__ASSIGNMENT 1__:
According to the commentary on the film Miss Sadie Thompson, in what city is the Protestant missions board headed by Ferrer's character based?
__ASSIGNMENT 2__:
Write out everything in the commentary from "The fun-loving Hayworth" down to "on the Sabbath.".

EXCERPT: Begin

It’s impossible today to imagine powerful Mainline Protestant missions officials sternly extolling righteousness to island natives, U.S. Marines or anybody else, much less compelling political action by government officials. A contemporary version might entail an activist Protestant missions executive, clad in shorts and a t-shirt, cajoling island natives into demonstrations against U.S. Navy vessels, to the indifference of U.S. diplomats.
Over the weekend I watched the 1953 movie Miss Sadie Thompson, with Rita Hayworth escaping her fallen past and Jose Ferrer as the self-righteous churchman who won’t let her.
The film is a window into an earlier era when Mainline Protestants were still pillars of American culture. Ferrer is an influential layman who heads a powerful Protestant missions board based in Boston (!). His character and its zeitgeist no longer exist and shouldn’t be forgotten.
The fun-loving Hayworth character quickly stirs up a U.S. Marine base on a remote Pacific island when her ship in transit to New Caledonia drops her off for a brief visit. Her visit coincides with a delegation of well-dressed missions visitors, including Ferrer, his equally stern wife, and a more relaxed physician with his wife. Ferrer recalls his missionary father had evangelized the island’s natives, and he is appalled when a native church service is interrupted by raucous singing by Hayworth and her Marine admirers at the nearby saloon, which should be closed on the Sabbath.

EXCERPT: End
DATA EXTRACTS: Begin

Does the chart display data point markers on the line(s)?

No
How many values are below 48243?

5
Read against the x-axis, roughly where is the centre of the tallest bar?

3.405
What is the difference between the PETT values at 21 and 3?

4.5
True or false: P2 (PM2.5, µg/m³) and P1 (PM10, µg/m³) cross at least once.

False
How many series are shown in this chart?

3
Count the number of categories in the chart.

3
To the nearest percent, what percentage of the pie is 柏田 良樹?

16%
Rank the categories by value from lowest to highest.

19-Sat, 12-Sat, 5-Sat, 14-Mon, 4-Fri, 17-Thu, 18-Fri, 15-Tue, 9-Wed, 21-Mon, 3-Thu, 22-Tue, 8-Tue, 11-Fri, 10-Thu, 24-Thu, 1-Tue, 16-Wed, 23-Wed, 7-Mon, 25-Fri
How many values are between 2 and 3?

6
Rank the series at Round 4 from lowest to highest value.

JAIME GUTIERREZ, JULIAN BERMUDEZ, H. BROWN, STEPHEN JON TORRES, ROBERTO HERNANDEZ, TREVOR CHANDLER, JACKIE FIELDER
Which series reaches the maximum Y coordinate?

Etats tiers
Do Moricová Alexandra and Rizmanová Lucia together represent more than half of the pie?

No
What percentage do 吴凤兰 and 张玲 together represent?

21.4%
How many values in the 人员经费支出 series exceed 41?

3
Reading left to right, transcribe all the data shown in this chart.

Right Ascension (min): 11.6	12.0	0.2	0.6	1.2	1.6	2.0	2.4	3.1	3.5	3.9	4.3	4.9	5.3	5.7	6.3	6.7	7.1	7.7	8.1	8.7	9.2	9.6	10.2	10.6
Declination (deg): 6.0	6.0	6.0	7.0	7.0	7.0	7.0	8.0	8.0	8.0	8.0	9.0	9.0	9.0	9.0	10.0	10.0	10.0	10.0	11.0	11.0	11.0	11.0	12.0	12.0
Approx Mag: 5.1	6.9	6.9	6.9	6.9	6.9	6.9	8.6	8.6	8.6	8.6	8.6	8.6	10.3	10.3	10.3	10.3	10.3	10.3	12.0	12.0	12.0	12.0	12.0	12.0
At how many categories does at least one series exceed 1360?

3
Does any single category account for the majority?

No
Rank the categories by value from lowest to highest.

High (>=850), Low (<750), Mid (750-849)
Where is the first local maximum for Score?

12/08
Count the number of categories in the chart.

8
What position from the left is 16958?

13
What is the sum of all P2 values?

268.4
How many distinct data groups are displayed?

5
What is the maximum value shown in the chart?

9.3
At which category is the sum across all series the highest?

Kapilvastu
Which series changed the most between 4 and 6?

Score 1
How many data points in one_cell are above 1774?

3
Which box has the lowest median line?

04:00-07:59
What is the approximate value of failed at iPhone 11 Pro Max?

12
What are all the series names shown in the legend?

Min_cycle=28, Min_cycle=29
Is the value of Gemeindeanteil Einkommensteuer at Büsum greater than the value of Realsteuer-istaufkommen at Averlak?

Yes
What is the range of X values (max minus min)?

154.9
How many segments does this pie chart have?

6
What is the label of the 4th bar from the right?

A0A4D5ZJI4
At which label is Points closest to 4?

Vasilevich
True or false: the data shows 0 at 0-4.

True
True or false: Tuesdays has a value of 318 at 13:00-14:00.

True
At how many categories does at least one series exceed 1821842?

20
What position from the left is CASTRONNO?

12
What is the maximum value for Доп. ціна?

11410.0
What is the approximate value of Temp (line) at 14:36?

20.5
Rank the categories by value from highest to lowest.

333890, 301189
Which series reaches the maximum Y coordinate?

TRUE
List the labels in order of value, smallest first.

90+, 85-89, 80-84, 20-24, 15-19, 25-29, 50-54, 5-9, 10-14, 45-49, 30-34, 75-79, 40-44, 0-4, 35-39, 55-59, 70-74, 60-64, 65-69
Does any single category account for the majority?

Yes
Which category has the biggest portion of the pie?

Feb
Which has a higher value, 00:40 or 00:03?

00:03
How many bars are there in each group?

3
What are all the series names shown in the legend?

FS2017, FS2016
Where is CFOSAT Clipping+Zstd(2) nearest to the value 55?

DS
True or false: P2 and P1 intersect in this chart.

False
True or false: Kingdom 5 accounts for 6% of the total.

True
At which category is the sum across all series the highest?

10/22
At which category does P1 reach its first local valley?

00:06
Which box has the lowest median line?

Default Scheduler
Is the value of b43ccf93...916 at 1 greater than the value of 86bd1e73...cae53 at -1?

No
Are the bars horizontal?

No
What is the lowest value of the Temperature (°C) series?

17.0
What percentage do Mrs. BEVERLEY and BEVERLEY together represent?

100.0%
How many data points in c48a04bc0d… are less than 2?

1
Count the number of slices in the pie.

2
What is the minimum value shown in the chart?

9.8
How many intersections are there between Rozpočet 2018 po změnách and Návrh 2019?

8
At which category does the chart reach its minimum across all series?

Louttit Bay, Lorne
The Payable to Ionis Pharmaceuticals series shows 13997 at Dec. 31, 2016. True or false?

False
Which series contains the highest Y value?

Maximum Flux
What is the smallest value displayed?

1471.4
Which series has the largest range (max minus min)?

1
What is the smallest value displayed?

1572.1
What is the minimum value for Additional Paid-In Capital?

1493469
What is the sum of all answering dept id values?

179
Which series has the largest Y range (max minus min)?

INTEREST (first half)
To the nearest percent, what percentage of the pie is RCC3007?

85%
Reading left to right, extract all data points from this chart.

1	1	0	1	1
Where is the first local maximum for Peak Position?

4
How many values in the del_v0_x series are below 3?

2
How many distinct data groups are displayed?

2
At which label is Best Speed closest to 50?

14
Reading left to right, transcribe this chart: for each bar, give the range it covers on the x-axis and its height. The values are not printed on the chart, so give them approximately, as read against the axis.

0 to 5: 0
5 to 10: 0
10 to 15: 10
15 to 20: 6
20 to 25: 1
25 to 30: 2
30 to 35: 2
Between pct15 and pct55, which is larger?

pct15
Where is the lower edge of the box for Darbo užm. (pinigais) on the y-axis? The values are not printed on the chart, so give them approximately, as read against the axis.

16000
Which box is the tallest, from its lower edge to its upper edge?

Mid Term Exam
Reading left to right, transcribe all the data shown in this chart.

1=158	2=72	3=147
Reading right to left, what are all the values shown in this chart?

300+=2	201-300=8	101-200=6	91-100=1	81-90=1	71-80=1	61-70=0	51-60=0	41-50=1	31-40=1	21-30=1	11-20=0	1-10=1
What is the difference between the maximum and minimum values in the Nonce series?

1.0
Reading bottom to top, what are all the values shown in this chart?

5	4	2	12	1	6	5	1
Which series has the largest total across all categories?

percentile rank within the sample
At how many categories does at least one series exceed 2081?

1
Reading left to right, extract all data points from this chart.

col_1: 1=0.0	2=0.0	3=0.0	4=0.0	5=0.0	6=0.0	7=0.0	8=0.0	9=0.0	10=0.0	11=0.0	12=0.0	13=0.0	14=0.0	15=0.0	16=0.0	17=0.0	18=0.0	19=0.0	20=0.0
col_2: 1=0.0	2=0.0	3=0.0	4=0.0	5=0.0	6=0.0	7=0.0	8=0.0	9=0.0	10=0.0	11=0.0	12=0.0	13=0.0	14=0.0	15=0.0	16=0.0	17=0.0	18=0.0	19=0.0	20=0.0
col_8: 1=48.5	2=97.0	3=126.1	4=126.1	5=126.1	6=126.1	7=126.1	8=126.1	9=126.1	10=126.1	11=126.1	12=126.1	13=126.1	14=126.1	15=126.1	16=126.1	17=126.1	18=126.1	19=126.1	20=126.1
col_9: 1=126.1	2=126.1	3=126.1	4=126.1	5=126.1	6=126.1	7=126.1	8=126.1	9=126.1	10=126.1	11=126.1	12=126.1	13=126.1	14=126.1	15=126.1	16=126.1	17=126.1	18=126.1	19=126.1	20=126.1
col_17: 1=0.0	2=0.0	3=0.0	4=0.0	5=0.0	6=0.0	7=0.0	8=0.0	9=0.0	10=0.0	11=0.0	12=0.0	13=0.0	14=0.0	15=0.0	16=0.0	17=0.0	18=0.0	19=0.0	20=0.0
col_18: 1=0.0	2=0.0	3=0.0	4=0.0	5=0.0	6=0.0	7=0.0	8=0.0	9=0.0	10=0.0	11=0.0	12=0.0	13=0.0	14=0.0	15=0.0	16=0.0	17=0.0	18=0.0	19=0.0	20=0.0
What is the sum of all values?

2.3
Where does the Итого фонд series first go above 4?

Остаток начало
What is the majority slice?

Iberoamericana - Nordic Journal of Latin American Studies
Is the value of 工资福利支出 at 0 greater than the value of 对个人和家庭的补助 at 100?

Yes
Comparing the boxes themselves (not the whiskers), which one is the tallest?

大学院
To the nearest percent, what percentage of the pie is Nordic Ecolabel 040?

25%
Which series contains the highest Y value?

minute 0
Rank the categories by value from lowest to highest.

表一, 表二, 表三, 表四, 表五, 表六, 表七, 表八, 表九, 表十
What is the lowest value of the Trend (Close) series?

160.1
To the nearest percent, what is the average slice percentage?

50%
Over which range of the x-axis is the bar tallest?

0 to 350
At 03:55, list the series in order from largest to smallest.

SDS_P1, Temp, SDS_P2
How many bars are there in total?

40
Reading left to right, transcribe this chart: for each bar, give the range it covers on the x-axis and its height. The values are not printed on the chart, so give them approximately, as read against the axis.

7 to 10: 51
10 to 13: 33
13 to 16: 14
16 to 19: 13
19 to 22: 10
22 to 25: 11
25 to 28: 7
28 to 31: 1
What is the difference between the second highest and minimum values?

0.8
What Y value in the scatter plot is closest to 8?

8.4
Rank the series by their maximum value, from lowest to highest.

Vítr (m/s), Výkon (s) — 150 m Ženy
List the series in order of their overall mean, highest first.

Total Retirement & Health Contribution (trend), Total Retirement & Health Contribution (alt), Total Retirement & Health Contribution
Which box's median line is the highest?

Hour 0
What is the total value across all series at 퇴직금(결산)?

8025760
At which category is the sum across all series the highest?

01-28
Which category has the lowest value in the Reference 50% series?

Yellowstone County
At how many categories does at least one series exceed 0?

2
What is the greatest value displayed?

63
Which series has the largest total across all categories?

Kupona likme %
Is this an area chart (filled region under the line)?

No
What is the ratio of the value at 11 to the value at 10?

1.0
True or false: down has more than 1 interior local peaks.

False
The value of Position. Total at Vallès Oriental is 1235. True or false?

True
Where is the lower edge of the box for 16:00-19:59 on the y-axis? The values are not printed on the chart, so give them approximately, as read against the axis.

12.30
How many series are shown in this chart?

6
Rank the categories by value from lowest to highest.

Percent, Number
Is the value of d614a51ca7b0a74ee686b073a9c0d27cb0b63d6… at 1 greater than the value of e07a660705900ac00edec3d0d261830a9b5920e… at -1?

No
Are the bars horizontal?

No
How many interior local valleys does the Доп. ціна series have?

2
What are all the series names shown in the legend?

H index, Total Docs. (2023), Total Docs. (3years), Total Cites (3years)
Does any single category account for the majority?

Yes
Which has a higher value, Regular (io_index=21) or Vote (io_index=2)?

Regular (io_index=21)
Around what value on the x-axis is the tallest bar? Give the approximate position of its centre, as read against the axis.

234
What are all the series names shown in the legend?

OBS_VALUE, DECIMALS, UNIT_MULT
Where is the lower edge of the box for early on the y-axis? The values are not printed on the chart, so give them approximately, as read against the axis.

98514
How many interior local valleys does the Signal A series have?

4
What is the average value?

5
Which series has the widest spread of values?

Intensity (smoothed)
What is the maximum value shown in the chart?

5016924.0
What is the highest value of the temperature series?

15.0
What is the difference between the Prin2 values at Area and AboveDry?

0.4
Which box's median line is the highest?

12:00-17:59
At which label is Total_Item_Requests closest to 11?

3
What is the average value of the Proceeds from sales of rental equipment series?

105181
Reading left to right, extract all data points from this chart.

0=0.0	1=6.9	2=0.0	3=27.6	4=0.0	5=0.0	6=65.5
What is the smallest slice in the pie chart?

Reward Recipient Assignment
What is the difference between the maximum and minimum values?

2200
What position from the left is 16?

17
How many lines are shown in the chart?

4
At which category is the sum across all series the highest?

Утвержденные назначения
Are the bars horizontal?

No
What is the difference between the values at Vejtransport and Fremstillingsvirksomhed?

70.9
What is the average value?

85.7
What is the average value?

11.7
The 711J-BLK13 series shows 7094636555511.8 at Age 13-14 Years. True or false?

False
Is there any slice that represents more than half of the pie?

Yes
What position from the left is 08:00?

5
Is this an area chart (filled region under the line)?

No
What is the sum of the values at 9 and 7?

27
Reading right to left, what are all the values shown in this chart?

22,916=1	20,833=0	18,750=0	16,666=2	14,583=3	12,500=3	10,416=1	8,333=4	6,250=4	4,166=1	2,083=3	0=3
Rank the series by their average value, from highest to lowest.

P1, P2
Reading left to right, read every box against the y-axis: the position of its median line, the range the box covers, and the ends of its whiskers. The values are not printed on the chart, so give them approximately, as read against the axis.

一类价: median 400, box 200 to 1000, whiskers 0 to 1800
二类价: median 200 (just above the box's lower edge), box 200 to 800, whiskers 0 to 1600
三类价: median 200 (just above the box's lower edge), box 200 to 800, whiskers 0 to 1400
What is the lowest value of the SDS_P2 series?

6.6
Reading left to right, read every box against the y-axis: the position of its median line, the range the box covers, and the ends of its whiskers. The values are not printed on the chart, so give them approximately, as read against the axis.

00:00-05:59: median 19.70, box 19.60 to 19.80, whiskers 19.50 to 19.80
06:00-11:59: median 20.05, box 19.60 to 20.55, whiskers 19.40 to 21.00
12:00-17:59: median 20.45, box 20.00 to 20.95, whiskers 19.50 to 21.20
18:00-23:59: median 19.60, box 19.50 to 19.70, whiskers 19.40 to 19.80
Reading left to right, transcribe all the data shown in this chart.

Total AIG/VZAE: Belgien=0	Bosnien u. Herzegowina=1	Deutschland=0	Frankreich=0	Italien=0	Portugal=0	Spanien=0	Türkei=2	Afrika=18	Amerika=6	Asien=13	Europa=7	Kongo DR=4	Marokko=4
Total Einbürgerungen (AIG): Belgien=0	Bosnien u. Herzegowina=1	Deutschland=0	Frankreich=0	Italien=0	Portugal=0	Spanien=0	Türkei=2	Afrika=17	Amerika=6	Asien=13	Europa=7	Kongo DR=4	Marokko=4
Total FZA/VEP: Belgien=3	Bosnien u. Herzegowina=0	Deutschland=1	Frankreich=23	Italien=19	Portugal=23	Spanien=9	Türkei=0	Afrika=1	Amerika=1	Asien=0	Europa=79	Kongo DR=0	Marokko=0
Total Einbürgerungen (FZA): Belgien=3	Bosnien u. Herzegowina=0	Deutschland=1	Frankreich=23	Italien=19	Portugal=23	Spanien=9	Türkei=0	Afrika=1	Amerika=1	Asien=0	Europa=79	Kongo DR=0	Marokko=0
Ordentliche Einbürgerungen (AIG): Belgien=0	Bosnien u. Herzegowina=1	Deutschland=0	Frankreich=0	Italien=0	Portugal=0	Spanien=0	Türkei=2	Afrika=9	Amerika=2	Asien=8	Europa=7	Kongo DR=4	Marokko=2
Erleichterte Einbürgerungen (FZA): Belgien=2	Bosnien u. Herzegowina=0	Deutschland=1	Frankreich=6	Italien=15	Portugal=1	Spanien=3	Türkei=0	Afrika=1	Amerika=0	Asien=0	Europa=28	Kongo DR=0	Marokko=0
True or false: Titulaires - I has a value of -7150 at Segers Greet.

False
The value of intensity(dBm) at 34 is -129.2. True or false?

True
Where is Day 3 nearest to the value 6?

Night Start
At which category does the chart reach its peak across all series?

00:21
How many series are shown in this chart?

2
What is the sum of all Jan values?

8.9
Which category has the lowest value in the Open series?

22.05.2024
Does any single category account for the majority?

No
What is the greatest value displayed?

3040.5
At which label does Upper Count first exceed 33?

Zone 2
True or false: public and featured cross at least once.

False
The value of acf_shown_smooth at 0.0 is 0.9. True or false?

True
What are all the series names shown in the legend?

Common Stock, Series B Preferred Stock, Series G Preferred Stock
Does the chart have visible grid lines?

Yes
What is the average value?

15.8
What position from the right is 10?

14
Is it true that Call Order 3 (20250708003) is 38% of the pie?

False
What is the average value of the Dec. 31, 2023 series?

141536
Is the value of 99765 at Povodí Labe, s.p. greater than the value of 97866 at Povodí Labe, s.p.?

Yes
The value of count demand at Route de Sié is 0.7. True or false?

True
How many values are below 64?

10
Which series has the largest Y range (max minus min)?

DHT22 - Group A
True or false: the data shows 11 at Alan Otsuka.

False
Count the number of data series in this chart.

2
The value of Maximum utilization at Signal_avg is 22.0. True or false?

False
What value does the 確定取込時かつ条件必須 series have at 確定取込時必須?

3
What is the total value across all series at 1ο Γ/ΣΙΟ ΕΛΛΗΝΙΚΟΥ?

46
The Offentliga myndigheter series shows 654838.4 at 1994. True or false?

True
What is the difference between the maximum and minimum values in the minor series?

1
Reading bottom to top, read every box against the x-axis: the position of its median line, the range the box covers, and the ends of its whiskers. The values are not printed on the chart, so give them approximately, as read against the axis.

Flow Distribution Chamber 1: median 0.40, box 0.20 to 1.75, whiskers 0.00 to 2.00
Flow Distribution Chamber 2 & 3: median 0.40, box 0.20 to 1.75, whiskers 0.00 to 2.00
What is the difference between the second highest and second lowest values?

DATA EXTRACTS: End

__TASK RESULT 1__:
Boston

__TASK RESULT 2__:
The fun-loving Hayworth character quickly stirs up a U.S. Marine base on a remote Pacific island when her ship in transit to New Caledonia drops her off for a brief visit. Her visit coincides with a delegation of well-dressed missions visitors, including Ferrer, his equally stern wife, and a more relaxed physician with his wife. Ferrer recalls his missionary father had evangelized the island’s natives, and he is appalled when a native church service is interrupted by raucous singing by Hayworth and her Marine admirers at the nearby saloon, which should be closed on the Sabbath.